▶ _ASSIGNED TASK_
Read through the listing below and copy each line in which the word "lines" occurs.
*** Opening of EXCERPTED DATA ***
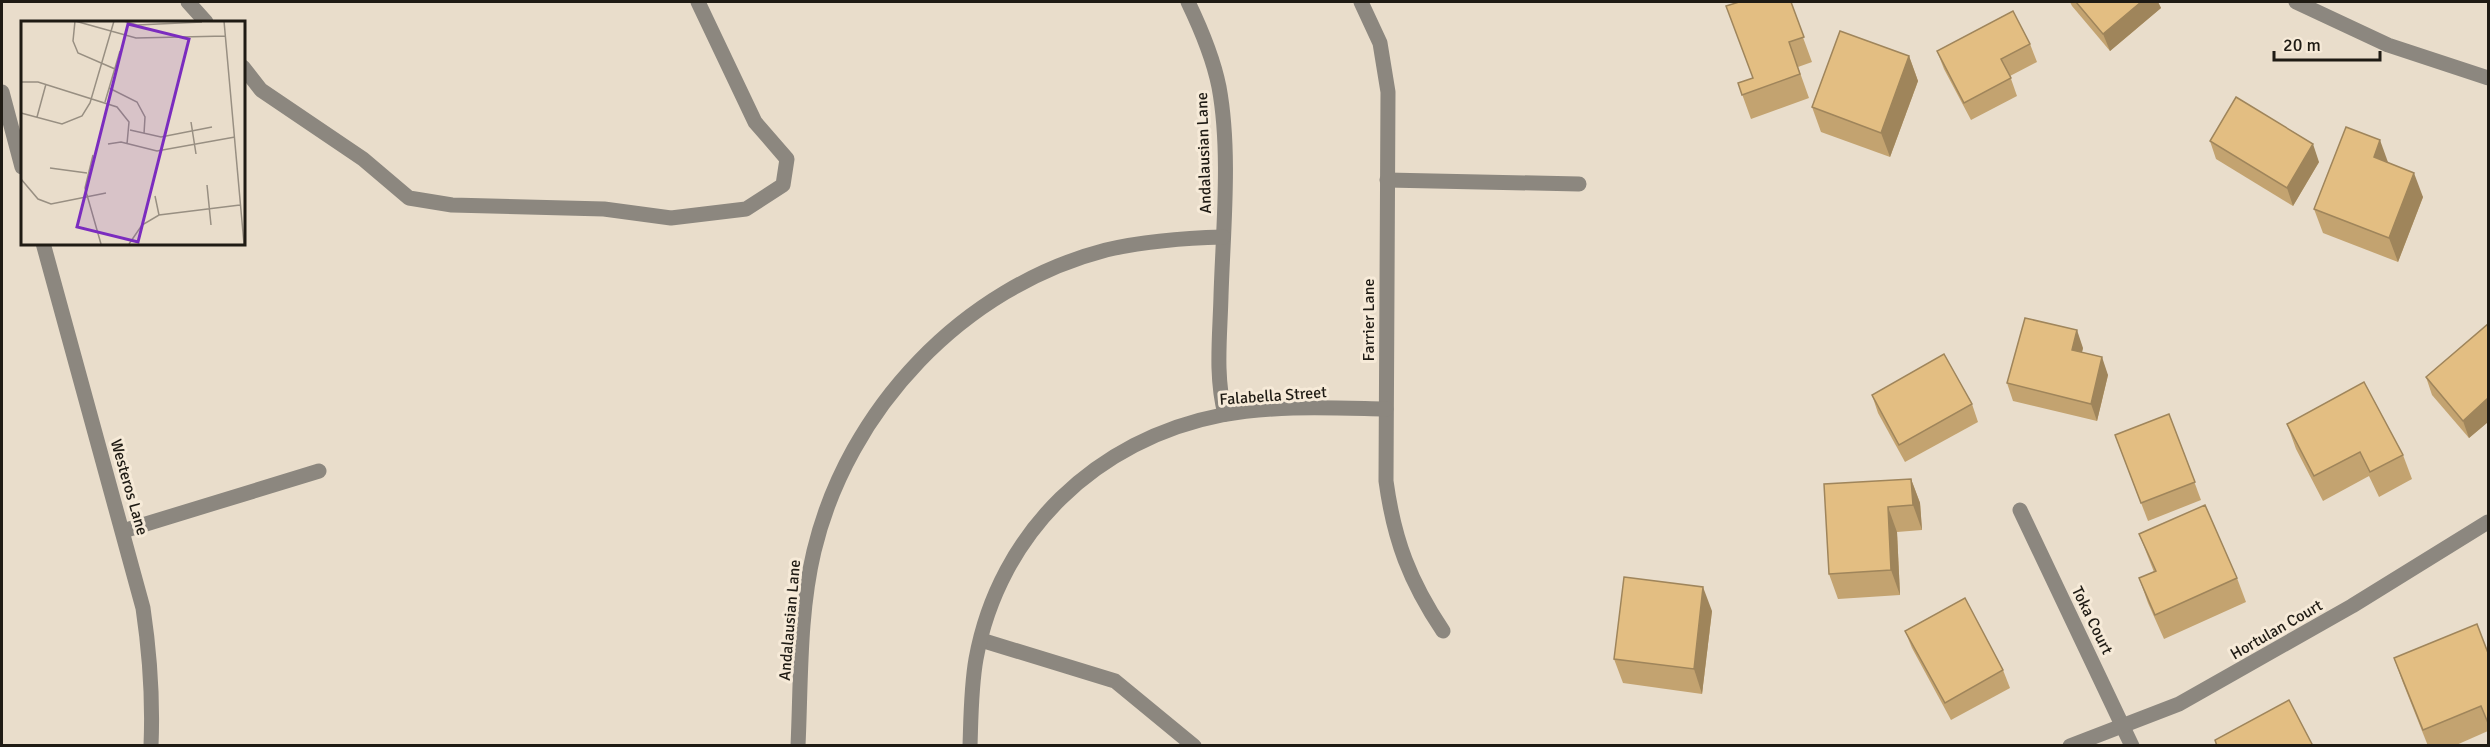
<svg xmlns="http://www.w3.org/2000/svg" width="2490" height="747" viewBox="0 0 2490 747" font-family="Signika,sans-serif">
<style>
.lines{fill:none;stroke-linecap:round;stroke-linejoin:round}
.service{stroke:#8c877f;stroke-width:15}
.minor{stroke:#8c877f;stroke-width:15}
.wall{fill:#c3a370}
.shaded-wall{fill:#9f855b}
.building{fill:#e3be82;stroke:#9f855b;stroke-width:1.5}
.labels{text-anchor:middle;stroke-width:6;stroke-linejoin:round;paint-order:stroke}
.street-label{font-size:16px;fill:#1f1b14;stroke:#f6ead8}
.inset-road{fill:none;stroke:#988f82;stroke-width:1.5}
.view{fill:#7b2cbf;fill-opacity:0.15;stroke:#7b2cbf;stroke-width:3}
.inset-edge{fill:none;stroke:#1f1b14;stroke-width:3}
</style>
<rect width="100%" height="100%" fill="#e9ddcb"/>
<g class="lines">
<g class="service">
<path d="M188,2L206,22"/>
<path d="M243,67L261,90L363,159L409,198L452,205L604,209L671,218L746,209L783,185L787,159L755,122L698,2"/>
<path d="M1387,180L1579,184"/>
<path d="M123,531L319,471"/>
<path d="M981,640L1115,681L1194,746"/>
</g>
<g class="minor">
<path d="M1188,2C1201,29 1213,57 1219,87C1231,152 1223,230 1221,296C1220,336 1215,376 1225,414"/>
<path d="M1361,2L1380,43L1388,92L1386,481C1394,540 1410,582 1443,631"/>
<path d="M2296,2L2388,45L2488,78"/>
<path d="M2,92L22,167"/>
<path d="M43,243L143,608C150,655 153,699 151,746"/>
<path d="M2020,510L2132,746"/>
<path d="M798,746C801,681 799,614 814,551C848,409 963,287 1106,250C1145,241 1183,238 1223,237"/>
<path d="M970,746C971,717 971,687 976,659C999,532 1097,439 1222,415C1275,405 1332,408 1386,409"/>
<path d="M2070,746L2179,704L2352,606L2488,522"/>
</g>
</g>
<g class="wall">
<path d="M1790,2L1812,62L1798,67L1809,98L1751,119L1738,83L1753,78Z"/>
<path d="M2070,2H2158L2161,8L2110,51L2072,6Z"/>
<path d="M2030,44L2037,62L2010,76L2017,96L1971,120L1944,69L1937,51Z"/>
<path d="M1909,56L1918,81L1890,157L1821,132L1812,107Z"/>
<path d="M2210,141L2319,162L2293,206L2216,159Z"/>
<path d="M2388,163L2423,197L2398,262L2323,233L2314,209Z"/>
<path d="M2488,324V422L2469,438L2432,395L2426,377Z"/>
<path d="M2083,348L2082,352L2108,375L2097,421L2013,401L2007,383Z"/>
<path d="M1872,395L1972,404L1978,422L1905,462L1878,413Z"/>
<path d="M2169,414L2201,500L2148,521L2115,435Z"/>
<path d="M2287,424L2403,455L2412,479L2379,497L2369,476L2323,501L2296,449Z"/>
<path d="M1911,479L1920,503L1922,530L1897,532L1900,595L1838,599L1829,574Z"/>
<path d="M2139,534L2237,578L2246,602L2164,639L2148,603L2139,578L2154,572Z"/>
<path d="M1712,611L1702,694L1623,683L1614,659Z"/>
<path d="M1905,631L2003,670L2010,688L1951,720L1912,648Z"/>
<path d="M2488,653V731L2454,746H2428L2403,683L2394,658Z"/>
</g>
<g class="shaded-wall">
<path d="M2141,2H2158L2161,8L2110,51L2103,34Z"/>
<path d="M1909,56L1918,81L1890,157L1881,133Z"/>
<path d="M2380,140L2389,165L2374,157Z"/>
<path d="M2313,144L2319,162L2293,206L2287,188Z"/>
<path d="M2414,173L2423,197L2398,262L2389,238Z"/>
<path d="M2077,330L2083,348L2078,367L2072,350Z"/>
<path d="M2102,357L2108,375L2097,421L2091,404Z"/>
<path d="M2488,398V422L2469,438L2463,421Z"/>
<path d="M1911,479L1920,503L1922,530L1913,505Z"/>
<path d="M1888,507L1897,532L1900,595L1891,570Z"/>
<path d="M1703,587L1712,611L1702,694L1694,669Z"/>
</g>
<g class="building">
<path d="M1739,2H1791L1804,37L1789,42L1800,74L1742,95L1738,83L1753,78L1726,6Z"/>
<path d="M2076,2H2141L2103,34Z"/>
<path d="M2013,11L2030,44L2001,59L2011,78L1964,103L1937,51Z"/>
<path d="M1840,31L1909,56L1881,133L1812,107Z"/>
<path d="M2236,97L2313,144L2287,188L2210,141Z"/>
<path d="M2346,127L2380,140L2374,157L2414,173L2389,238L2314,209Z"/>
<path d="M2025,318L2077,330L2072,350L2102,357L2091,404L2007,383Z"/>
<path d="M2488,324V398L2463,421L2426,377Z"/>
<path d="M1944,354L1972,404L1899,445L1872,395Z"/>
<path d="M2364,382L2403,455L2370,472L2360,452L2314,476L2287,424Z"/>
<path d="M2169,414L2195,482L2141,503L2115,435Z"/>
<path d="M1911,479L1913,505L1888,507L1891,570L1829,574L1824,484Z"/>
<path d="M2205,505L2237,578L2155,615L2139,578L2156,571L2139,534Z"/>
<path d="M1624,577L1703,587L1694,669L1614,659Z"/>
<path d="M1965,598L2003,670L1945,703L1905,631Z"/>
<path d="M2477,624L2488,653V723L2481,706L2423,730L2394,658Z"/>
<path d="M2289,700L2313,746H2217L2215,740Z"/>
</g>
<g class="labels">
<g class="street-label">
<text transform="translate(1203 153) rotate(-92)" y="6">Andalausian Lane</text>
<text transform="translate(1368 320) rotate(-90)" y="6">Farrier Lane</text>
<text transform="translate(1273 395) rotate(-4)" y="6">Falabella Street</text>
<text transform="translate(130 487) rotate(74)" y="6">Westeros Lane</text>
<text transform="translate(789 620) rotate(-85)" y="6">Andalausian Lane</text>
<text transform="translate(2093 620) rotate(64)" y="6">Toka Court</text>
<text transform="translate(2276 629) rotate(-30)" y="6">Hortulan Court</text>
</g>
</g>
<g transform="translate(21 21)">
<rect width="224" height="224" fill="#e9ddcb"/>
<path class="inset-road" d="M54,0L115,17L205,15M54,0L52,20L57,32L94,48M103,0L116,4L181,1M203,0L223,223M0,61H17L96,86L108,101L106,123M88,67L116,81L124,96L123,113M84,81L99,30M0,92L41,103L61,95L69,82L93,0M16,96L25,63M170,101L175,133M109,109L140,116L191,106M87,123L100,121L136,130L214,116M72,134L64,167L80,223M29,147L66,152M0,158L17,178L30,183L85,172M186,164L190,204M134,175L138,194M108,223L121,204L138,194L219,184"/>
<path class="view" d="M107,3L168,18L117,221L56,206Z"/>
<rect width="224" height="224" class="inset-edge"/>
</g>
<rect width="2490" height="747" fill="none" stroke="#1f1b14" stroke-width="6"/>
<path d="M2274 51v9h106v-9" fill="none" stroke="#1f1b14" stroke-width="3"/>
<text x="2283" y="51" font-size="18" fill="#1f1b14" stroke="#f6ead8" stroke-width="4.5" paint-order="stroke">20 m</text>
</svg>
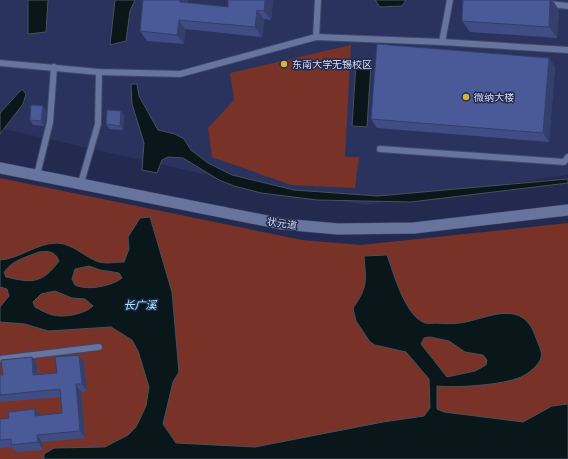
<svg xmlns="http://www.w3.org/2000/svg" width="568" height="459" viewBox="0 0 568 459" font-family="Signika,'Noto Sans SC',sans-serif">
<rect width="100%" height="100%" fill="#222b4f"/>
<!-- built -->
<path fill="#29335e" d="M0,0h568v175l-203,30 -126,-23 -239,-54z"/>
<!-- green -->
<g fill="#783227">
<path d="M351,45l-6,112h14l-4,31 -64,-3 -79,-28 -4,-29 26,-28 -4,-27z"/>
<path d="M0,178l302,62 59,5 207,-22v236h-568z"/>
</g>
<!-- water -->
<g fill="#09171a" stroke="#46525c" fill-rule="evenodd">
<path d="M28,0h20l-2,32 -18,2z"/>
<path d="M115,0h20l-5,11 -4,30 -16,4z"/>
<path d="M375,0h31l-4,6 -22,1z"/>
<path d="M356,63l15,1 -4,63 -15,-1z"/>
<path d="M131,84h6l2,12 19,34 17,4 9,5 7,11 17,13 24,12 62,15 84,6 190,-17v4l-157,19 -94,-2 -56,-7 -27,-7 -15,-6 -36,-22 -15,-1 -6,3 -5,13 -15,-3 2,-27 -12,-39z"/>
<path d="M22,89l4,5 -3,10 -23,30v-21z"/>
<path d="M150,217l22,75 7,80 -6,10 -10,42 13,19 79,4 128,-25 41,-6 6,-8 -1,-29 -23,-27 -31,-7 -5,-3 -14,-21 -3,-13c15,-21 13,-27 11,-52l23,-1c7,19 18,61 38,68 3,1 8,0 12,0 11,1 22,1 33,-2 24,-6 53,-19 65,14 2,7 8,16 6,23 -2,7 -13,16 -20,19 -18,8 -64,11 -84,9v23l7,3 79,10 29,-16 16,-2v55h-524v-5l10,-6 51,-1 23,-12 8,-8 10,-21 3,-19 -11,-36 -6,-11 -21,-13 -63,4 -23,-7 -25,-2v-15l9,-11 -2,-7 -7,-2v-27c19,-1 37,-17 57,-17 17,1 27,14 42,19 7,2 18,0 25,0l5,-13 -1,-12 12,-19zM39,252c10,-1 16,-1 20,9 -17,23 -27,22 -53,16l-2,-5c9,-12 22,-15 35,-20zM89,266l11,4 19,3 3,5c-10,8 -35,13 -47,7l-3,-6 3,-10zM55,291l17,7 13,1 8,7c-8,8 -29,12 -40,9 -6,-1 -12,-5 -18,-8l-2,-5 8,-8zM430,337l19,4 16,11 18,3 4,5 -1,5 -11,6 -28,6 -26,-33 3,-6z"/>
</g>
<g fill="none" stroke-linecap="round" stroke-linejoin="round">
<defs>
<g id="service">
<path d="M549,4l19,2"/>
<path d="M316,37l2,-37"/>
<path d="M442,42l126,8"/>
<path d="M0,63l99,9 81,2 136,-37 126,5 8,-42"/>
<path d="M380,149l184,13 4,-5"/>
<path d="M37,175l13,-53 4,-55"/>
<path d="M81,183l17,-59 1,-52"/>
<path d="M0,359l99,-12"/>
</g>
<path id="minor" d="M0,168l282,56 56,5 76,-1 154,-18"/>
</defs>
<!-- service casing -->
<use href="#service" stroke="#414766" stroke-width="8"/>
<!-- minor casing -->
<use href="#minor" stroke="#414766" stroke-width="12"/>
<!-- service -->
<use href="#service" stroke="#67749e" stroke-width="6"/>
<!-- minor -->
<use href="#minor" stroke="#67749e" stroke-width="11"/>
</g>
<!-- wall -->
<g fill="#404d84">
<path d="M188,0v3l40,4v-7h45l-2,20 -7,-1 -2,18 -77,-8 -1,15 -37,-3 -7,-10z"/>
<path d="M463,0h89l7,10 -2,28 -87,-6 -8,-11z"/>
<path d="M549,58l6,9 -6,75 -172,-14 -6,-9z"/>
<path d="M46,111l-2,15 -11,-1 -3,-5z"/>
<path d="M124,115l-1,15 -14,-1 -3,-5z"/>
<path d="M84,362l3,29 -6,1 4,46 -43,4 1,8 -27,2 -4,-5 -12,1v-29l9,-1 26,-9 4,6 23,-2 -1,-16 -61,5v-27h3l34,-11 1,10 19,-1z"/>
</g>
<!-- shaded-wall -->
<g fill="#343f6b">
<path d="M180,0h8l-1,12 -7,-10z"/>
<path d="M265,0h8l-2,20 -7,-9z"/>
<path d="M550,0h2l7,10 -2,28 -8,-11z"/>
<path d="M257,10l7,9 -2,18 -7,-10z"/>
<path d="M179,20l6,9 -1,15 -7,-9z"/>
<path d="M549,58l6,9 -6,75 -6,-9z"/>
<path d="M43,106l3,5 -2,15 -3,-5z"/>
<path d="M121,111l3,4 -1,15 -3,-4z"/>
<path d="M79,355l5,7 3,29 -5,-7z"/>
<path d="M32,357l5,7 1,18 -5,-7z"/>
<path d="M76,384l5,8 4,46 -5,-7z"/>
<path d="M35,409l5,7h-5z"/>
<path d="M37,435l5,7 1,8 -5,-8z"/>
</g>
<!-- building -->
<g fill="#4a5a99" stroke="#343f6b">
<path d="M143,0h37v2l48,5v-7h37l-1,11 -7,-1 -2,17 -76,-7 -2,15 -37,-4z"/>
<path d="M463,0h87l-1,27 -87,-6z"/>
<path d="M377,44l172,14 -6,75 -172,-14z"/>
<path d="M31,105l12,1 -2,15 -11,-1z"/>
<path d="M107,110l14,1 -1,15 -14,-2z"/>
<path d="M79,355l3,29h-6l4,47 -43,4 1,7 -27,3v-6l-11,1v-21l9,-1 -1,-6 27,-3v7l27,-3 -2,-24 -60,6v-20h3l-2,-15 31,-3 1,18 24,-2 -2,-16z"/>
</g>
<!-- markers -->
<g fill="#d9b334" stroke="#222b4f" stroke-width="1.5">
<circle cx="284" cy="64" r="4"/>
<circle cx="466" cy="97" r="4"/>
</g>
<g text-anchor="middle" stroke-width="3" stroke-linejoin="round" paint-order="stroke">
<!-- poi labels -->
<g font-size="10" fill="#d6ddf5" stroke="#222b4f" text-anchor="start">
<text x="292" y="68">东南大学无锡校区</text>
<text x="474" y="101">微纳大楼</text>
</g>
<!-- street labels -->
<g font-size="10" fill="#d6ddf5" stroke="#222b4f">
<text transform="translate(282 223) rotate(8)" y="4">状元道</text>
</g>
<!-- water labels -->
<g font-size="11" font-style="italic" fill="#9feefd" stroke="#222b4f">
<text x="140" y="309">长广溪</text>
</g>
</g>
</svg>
*** Close of EXCERPTED DATA ***
▶ _EXERCISE RESULT_
.lines{fill:none;stroke-linecap:round;stroke-linejoin:round}
<g class="lines">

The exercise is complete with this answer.